Campus News

March 18, 2011

New Office of Business Process Improvements takes shape


Bill Dracos will head the new Office of Business Process Improvements.

Bill Dracos enjoys immersing himself in complex situations and finding solutions to them. His success in tackling the tough problems was one main reason he was chosen to head Emory’s new Office of Business Process Improvements (BPI).

In an era of increased operating complexity for large research universities, the Office of BPI will lead a systematic effort to improve and streamline the business practices that currently complicate how Emory operates.  

Dracos joined Emory from PricewaterhouseCoopers’ Higher Education and Health Sciences Practice in December as associate vice president and chief business process improvement officer. He has been working since then to establish the framework and governance structure for BPI. 

“We have the broad support of Emory’s leadership, which is reflected in our Governing Advisory Committee,” says Dracos.

That committee includes executive vice presidents, deans and a representative from the Faculty Council executive committee.  
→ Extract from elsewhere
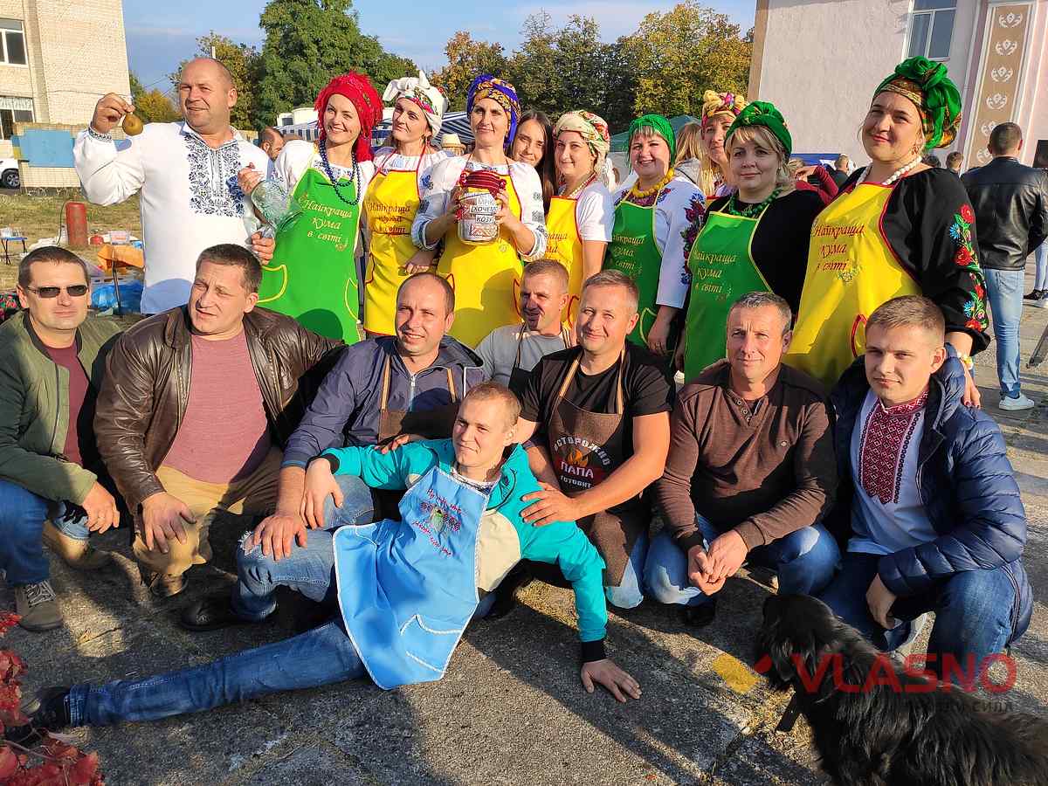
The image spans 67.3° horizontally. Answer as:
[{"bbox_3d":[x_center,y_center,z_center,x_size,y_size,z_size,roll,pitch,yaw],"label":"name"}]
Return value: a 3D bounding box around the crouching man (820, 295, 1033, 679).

The BPI initiative will also have a steering committee to provide feedback, advice and guide BPI projects on a regular basis. The steering committee includes the vice presidents of human resources, information technology, research administration, finance, health sciences, representatives from internal audit, the provost’s office and the chief business officers of schools and units, among others.

Initially, BPI will focus primarily on transactions related to financial management and research administration. In addition to these broad, enterprise-wide projects, BPI will support a series of smaller improvement projects through a division called the PACE/Strategic Business Solutions and Innovations program.  Working groups will provide the capabilities and hands on experience needed for these smaller projects.

“We will take a fresh look at certain processes, think creatively and act collaboratively in order to generate real common sense solutions that add value,” says Dracos. “For example, in the future we plan to draw on proven best practices and continue the recent work by Emory’s Finance Division as it streamlines travel and expense reimbursements.”

“BPI is envisioned as a collaborative effort and one of our operating principles is inclusiveness of ideas and feedback from all parts of Emory.  We look forward to receiving input from every level of the organization,” says Dracos.

The penultimate draft set of principles will guide the work of BPI to:

•  Serve the overall best interests of Emory University, its faculty, students and staff, in pursuit of Emory’s vision, by facilitating business practices that are: effective to accomplishing purpose, cost effective, service oriented, include reliable and effective internal controls, provide responsible fiduciary behavior, and meet regulatory compliance requirements in a sensible way.

•  Add value to people, schools, units and processes.

•  Be accountable, in partnership with the functional vice presidents and school/unit chief business officers, for business process improvement.

•  Be inclusive. BPI is the responsibility of members of the Emory community at all levels.

•  Welcome collaboration as essential to success.

•  Engage in open, considerate and ongoing communication.

•  Embrace creativity and use it to drive enhancements.

•  Develop solutions that enable local service within the context of institutional standards, quality and accountability.

•  Use common sense in developing solutions.

•  Act with ethical integrity.

•  Focus on outcomes.  Execute tasks.  Measure results.